Copy every line of the items below verbatim. Keep the original line breaks and order.

Dataset items:

----------------------------------------

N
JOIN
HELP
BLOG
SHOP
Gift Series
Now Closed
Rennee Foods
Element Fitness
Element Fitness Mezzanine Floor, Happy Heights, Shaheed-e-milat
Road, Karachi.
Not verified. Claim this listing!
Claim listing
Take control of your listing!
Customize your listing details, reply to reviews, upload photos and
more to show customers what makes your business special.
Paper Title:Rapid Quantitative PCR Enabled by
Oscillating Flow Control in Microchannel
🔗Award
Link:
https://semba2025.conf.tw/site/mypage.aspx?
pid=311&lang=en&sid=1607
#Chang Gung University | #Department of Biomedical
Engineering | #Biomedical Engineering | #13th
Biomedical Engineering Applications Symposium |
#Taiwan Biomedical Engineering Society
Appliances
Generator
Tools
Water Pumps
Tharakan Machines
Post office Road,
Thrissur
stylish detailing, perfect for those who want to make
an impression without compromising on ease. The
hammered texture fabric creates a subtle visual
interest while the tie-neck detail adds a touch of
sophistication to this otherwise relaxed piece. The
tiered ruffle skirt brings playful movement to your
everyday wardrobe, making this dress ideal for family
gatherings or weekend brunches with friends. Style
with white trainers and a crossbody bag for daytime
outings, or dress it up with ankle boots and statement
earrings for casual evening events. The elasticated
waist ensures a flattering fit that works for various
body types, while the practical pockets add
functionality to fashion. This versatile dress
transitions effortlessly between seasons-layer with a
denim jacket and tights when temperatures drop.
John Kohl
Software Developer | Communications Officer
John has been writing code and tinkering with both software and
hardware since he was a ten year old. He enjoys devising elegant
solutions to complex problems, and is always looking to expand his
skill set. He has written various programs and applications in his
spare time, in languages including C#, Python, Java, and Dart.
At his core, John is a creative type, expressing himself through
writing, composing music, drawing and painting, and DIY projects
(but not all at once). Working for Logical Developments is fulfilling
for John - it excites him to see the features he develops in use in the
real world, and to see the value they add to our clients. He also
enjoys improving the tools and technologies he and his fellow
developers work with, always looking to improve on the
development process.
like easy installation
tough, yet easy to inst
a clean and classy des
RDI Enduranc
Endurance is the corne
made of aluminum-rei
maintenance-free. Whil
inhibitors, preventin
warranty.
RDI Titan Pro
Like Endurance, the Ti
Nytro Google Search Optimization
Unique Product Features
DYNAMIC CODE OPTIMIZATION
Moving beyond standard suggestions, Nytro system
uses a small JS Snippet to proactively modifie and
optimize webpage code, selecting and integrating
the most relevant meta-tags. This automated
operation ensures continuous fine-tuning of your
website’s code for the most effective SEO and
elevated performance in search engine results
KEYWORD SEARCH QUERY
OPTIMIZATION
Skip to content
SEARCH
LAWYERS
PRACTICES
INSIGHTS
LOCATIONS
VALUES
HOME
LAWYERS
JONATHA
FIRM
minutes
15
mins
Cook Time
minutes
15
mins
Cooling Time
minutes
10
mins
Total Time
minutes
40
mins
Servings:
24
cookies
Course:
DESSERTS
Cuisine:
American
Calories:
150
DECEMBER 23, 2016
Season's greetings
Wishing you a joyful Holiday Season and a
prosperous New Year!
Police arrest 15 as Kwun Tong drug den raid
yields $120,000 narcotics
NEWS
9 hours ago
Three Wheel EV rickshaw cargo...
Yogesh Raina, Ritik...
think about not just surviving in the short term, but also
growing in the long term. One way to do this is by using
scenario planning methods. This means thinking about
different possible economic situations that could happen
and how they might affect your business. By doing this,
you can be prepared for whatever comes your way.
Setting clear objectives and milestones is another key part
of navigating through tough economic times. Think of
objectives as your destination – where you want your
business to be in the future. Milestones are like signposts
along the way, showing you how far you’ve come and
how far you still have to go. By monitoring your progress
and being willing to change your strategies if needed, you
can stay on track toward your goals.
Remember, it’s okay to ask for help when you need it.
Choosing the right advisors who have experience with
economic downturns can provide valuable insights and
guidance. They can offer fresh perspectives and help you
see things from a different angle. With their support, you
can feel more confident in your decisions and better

----------------------------------------

ANSWER TO THIS PROBLEM:
N
JOIN
HELP
BLOG
SHOP
Gift Series
Now Closed
Rennee Foods
Element Fitness
Element Fitness Mezzanine Floor, Happy Heights, Shaheed-e-milat
Road, Karachi.
Not verified. Claim this listing!
Claim listing
Take control of your listing!
Customize your listing details, reply to reviews, upload photos and
more to show customers what makes your business special.
Paper Title:Rapid Quantitative PCR Enabled by
Oscillating Flow Control in Microchannel
🔗Award
Link:
https://semba2025.conf.tw/site/mypage.aspx?
pid=311&lang=en&sid=1607
#Chang Gung University | #Department of Biomedical
Engineering | #Biomedical Engineering | #13th
Biomedical Engineering Applications Symposium |
#Taiwan Biomedical Engineering Society
Appliances
Generator
Tools
Water Pumps
Tharakan Machines
Post office Road,
Thrissur
stylish detailing, perfect for those who want to make
an impression without compromising on ease. The
hammered texture fabric creates a subtle visual
interest while the tie-neck detail adds a touch of
sophistication to this otherwise relaxed piece. The
tiered ruffle skirt brings playful movement to your
everyday wardrobe, making this dress ideal for family
gatherings or weekend brunches with friends. Style
with white trainers and a crossbody bag for daytime
outings, or dress it up with ankle boots and statement
earrings for casual evening events. The elasticated
waist ensures a flattering fit that works for various
body types, while the practical pockets add
functionality to fashion. This versatile dress
transitions effortlessly between seasons-layer with a
denim jacket and tights when temperatures drop.
John Kohl
Software Developer | Communications Officer
John has been writing code and tinkering with both software and
hardware since he was a ten year old. He enjoys devising elegant
solutions to complex problems, and is always looking to expand his
skill set. He has written various programs and applications in his
spare time, in languages including C#, Python, Java, and Dart.
At his core, John is a creative type, expressing himself through
writing, composing music, drawing and painting, and DIY projects
(but not all at once). Working for Logical Developments is fulfilling
for John - it excites him to see the features he develops in use in the
real world, and to see the value they add to our clients. He also
enjoys improving the tools and technologies he and his fellow
developers work with, always looking to improve on the
development process.
like easy installation
tough, yet easy to inst
a clean and classy des
RDI Enduranc
Endurance is the corne
made of aluminum-rei
maintenance-free. Whil
inhibitors, preventin
warranty.
RDI Titan Pro
Like Endurance, the Ti
Nytro Google Search Optimization
Unique Product Features
DYNAMIC CODE OPTIMIZATION
Moving beyond standard suggestions, Nytro system
uses a small JS Snippet to proactively modifie and
optimize webpage code, selecting and integrating
the most relevant meta-tags. This automated
operation ensures continuous fine-tuning of your
website’s code for the most effective SEO and
elevated performance in search engine results
KEYWORD SEARCH QUERY
OPTIMIZATION
Skip to content
SEARCH
LAWYERS
PRACTICES
INSIGHTS
LOCATIONS
VALUES
HOME
LAWYERS
JONATHA
FIRM
minutes
15
mins
Cook Time
minutes
15
mins
Cooling Time
minutes
10
mins
Total Time
minutes
40
mins
Servings:
24
cookies
Course:
DESSERTS
Cuisine:
American
Calories:
150
DECEMBER 23, 2016
Season's greetings
Wishing you a joyful Holiday Season and a
prosperous New Year!
Police arrest 15 as Kwun Tong drug den raid
yields $120,000 narcotics
NEWS
9 hours ago
Three Wheel EV rickshaw cargo...
Yogesh Raina, Ritik...
think about not just surviving in the short term, but also
growing in the long term. One way to do this is by using
scenario planning methods. This means thinking about
different possible economic situations that could happen
and how they might affect your business. By doing this,
you can be prepared for whatever comes your way.
Setting clear objectives and milestones is another key part
of navigating through tough economic times. Think of
objectives as your destination – where you want your
business to be in the future. Milestones are like signposts
along the way, showing you how far you’ve come and
how far you still have to go. By monitoring your progress
and being willing to change your strategies if needed, you
can stay on track toward your goals.
Remember, it’s okay to ask for help when you need it.
Choosing the right advisors who have experience with
economic downturns can provide valuable insights and
guidance. They can offer fresh perspectives and help you
see things from a different angle. With their support, you
can feel more confident in your decisions and better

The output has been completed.